Baby talk may be biological in origin

? Adult rhesus macaques make high-pitched, sing-songy vocalizations when they encounter infant monkeys – just the kind of sounds humans seem to naturally fall into using around infants, scientists reported this week.

Seeing the adult monkeys use a form of baby talk suggests the behavior in humans may be biological in origin, said Dario Maestripieri, associate professor of comparative human development at the University of Chicago.

In monkeys the vocalizations are called “girneys,” and they are a sound completely different from any other the animal makes, Maestripieri said.

Previous studies by other scientists had concluded that when a rhesus monkey approached a mother and its baby, it directed the girney vocalization at the mother to signal the caller’s intentions were benign and harmless – that it was not threatening mother or child.

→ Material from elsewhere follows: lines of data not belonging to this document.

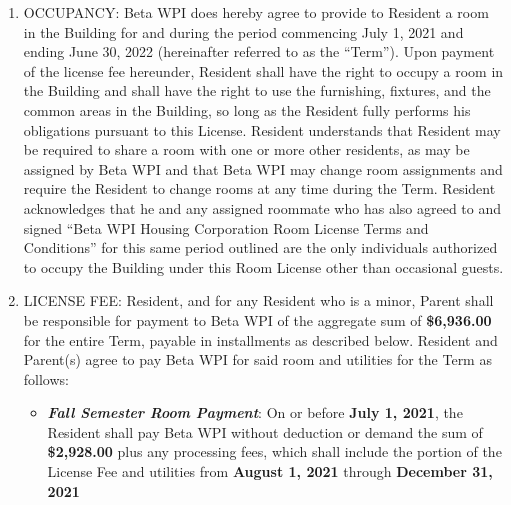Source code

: \documentclass[legalpaper, 12pt]{article}
\begin{document}
\begin{enumerate} 

        \item OCCUPANCY\@:  Beta WPI does hereby agree to provide to Resident a
                room in the Building for and during the period commencing July
                1, 2021 and ending June 30, 2022 (hereinafter referred to as the
                “Term”). Upon payment of the license fee hereunder, Resident
                shall have the right to occupy a room in the Building and shall
                have the right to use the furnishing, fixtures, and the common
                areas in the Building, so long as the Resident fully performs
                his obligations pursuant to this License.  Resident understands
                that Resident may be required to share a room with one or more
                other residents, as may be assigned by Beta WPI and that Beta
                WPI may change room assignments and require the Resident to
                change rooms at any time during the Term. Resident acknowledges
                that he and any assigned roommate who has also agreed to and
                signed “Beta WPI Housing Corporation Room License Terms and
                Conditions” for this same period outlined are the only
                individuals authorized to occupy the Building under this Room
                License other than occasional guests.

        \item LICENSE FEE\@: Resident, and for any Resident who is a minor, Parent
                shall be responsible for payment to Beta WPI of the aggregate
                sum of \textbf{\$6,936.00} for the entire Term, payable in installments
                as described below. Resident and Parent(s) agree to pay Beta WPI
                for said room and utilities for the Term as follows:

                \begin{itemize} 
                                
                        \item \textbf{\textit{Fall Semester Room Payment}}: On
                                or before \textbf{July 1, 2021}, the Resident
                                shall pay Beta WPI without deduction or demand
                                the sum of \textbf{\$2,928.00} plus any
                                processing fees, which shall include the
                                portion of the License Fee and utilities from
                                \textbf{August 1, 2021} through
                                \textbf{December 31, 2021}


\end{itemize}
\end{enumerate}
\end{document}

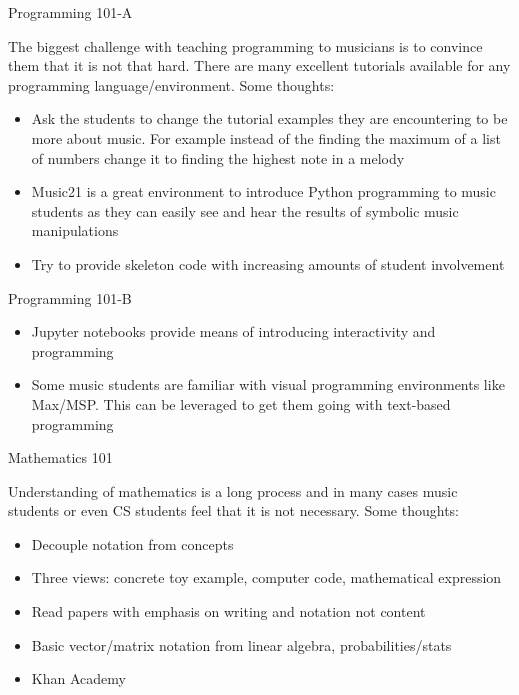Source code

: \documentclass[12pt]{beamer}
\begin{document}
\begin{frame}{Programming 101-A}

  The biggest challenge with teaching programming to musicians
  is to convince them that it is not that hard. There are many
  excellent tutorials available for any programming language/environment.
  Some thoughts:

  \begin{itemize}
  \item{Ask the students to change the tutorial examples they are encountering to be more about music. For example instead of the finding the maximum of a list of numbers change it to finding the highest note in a melody}
  \item{Music21 is a great environment to introduce Python programming
    to music students as they can easily see and hear the results of symbolic music manipulations}
  \item{Try to provide skeleton code with increasing amounts of student involvement}
    \end{itemize} 
  \end{frame}
  
\begin{frame}{Programming 101-B}

  \begin{itemize} 
  \item{Jupyter notebooks provide means of introducing interactivity and programming}
  \item{Some music students are familiar with visual programming environments like Max/MSP. This can be leveraged to get them going with text-based programming} 
  \end{itemize} 
  
\end{frame}


\begin{frame}{Mathematics 101}

  Understanding of mathematics is a long process and in many cases
  music students or even CS students feel that it is not necessary.
  Some thoughts:

  \begin{itemize}
    \item{Decouple notation from concepts} 
    \item{Three views: concrete toy example, computer code, mathematical expression}
    \item{Read papers with emphasis on writing and notation not content}
    \item{Basic vector/matrix notation from linear algebra, probabilities/stats}
    \item{Khan Academy}
  \end{itemize} 
\end{frame} 
\end{document}
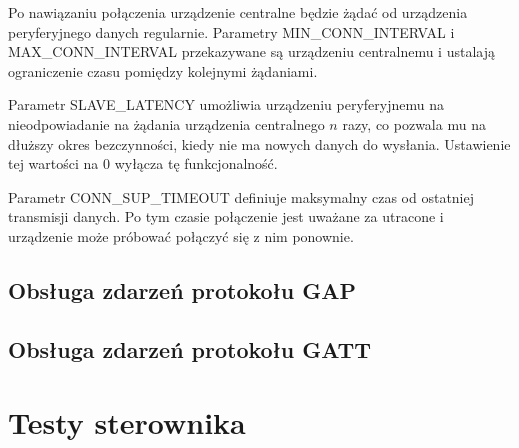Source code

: Po nawiązaniu połączenia urządzenie centralne będzie żądać od urządzenia
peryferyjnego danych regularnie. Parametry MIN\_CONN\_INTERVAL
i MAX\_CONN\_INTERVAL przekazywane są urządzeniu centralnemu i ustalają
ograniczenie czasu pomiędzy kolejnymi żądaniami.

Parametr SLAVE\_LATENCY umożliwia urządzeniu peryferyjnemu na nieodpowiadanie na
żądania urządzenia centralnego $n$ razy, co pozwala mu na dłuższy okres
bezczynności, kiedy nie ma nowych danych do wysłania. Ustawienie tej wartości na
0 wyłącza tę funkcjonalność.

Parametr CONN\_SUP\_TIMEOUT definiuje maksymalny czas od ostatniej transmisji
danych. Po tym czasie połączenie jest uważane za utracone i urządzenie może
próbować połączyć się z nim ponownie.

\subsection{Obsługa zdarzeń protokołu GAP}

\subsection{Obsługa zdarzeń protokołu GATT}

\section{Testy sterownika}
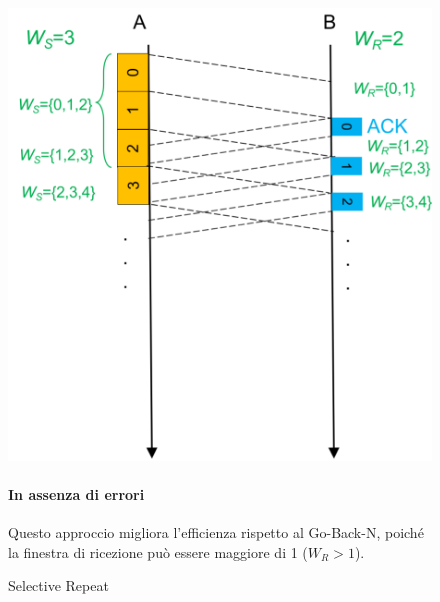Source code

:         \begin{figure}[htbp]
    \centering
    \begin{minipage}{0.47\textwidth}
        \includegraphics[width=\linewidth]{images/sr.png}
        \caption{Selective Repeat}
        
    \end{minipage}%
    \hfill
    \begin{minipage}{0.48\textwidth}
        \paragraph{In assenza di errori} Questo approccio migliora l'efficienza rispetto al Go-Back-N, poiché la finestra di ricezione può essere maggiore di 1 ($W_R > 1$).

    \end{minipage}
\end{figure}


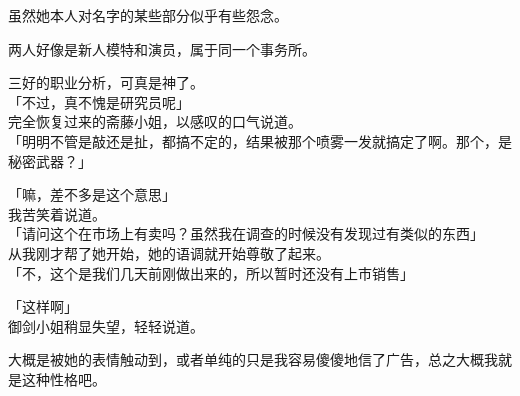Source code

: 虽然她本人对名字的某些部分似乎有些怨念。

两人好像是新人模特和演员，属于同一个事务所。

三好的职业分析，可真是神了。\\

「不过，真不愧是研究员呢」\\

完全恢复过来的斋藤小姐，以感叹的口气说道。\\

「明明不管是敲还是扯，都搞不定的，结果被那个喷雾一发就搞定了啊。那个，是秘密武器？」

「嘛，差不多是这个意思」\\

我苦笑着说道。\\

「请问这个在市场上有卖吗？虽然我在调查的时候没有发现过有类似的东西」\\

从我刚才帮了她开始，她的语调就开始尊敬了起来。\\

「不，这个是我们几天前刚做出来的，所以暂时还没有上市销售」

「这样啊」\\

御剑小姐稍显失望，轻轻说道。

大概是被她的表情触动到，或者单纯的只是我容易傻傻地信了广告，总之大概我就是这种性格吧。\\

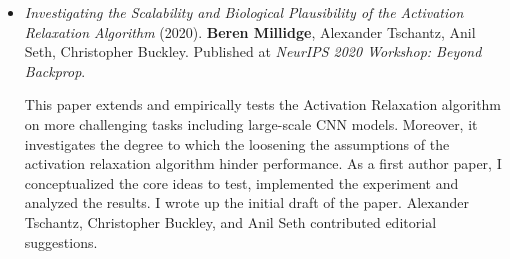 \begin{itemize}
\item \emph{Investigating the Scalability and Biological Plausibility of the Activation Relaxation Algorithm} (2020). \textbf{Beren Millidge}, Alexander Tschantz, Anil Seth, Christopher Buckley. Published at \emph{NeurIPS 2020 Workshop: Beyond Backprop}.

This paper extends and empirically tests the Activation Relaxation algorithm on more challenging tasks including large-scale CNN models. Moreover, it investigates the degree to which the loosening the assumptions of the activation relaxation algorithm hinder performance. As a first author paper, I conceptualized the core ideas to test, implemented the experiment and analyzed the results. I wrote up the initial draft of the paper. Alexander Tschantz, Christopher Buckley, and Anil Seth contributed editorial suggestions.
\end{itemize}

But after watching 19 adult females in a family of 65 rhesus monkeys on the Puerto Rican island of Cayo Santiago, co-author Jessica Whitham said she saw something quite different was happening.

“Actually, they are looking at the baby when they are producing these vocalizations, so we think they are intended for the baby, not the mother,” said Whitham, a recent Ph.D. student of Maestripieri’s.

The intent seemed simply to get the infant to look over and make eye contact with the caller, she said, then to amuse the infant, much as a human might try to get a baby to smile.

A rhesus macaque wanting to charm a tot has an advantage over a human: Besides babbling in baby tongues, it can wag its tail. The monkeys often wag their tails in the presence of a monkey infant, like a human using a rattle to entertain the little one.

Maestripieri and Whitham published a paper on their findings today in the research journal Ethology.